Antisemitism would become the predominant ideology of the Third Reich.

Nazi racism victimized many groups of people, but it was against the Jews that the Nazi state mobilized all its resources for terror.

After the Nazi takeover of power, anti-Jewish measures were put into effect one after another: Jewish businesses were boycotted, then seized.  Jews were defined, separated from non-Jews. Jews were excluded from professions and studies. Jewish children were barred from schools. Jews were subjected to public humiliation.

The changes—whether gradual or sudden—were incomprehensible. Few could imagine what would happen. Even Jews.
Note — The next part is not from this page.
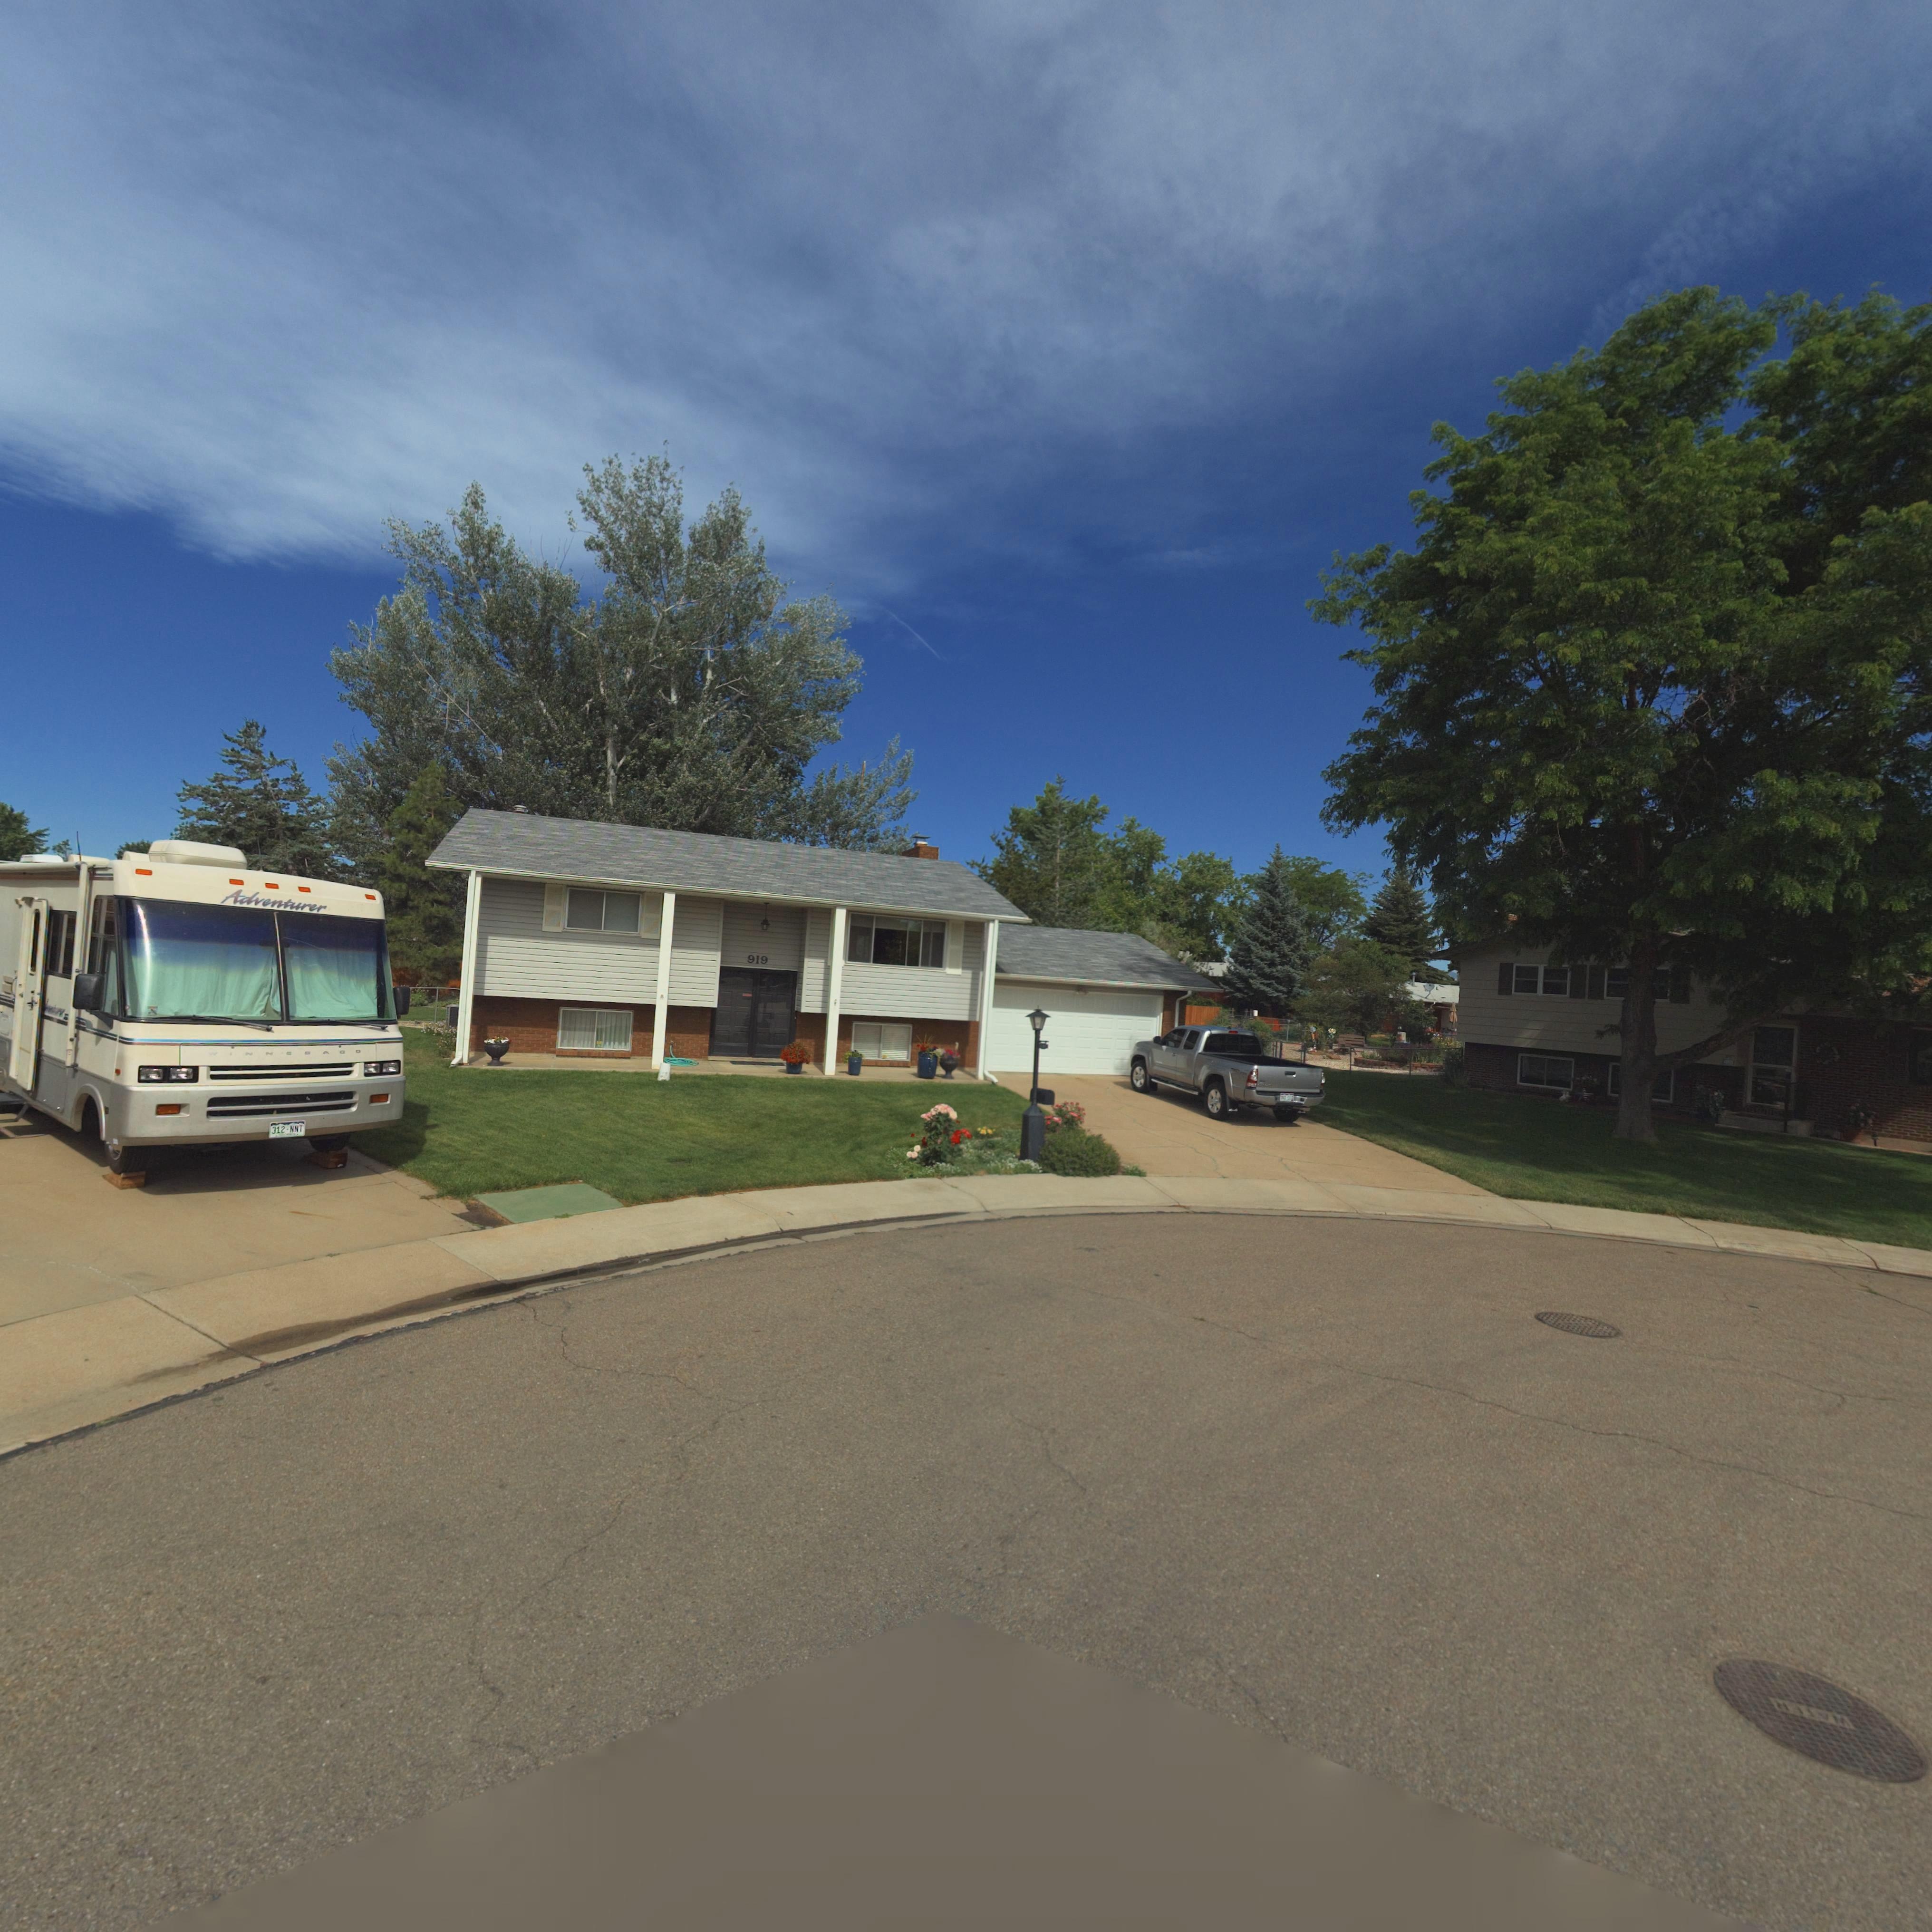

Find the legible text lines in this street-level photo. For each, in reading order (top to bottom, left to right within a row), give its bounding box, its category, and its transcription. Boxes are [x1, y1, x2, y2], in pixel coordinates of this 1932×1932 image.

[746, 954, 769, 964] StreetNumber: 919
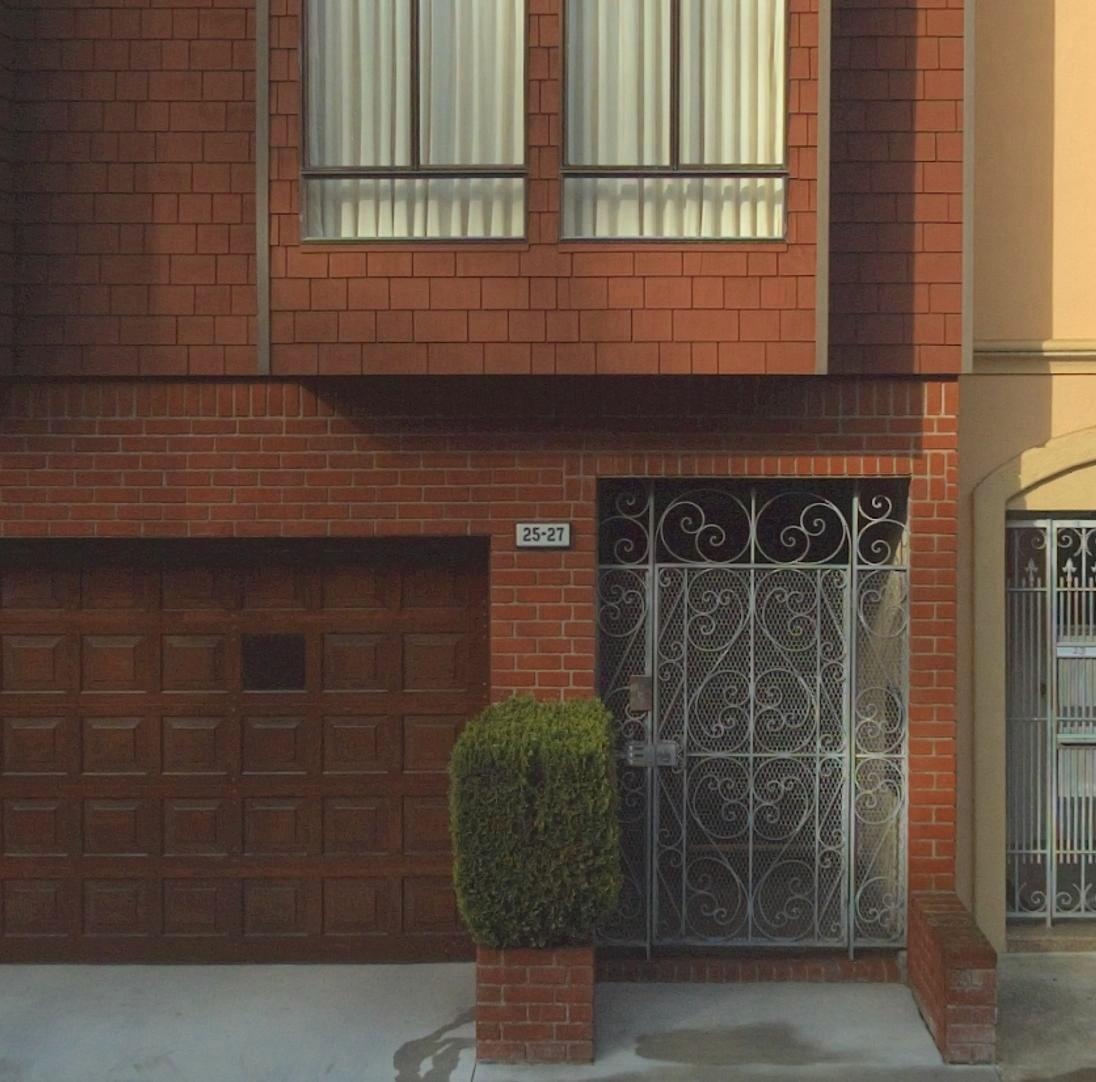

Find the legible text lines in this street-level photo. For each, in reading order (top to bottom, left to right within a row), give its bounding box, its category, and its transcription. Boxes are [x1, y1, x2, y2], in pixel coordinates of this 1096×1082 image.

[521, 524, 566, 544] StreetNumber: 25-27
The Nazis took antisemitism to an unprecedented level of violence. Genocide: the systematic murder of millions of people deemed inferior. Six million Jews. These are some of them.

[Text on screen]
In the aftermath of the Holocaust, some Christian churches, including the Roman Catholic and Evangelical Lutheran Church in America, have re-examined their teachings on the Jews and Judaism.

Many denominations are continuing to address the role played by centuries of Christian antisemitism in contributing to circumstances that made the Holocaust possible.

Antisemitism did not end with the Holocaust and is a global problem today. Hatred of Jews based on religious, political, or racial ideologies continues among ordinary citizens, people of influence, and even under state sponsorship. This hatred often echoes the same falsehoods used by the Nazis. Efforts to distort or deny the Holocaust are among the ways that antisemitism is currently expressed.

The history of the Holocaust shows that targeting an entire group has far-reaching consequences. It leads to an increase in xenophobia, racism, and extremism throughout society, with potentially devastating consequences for individuals, communities, and nations.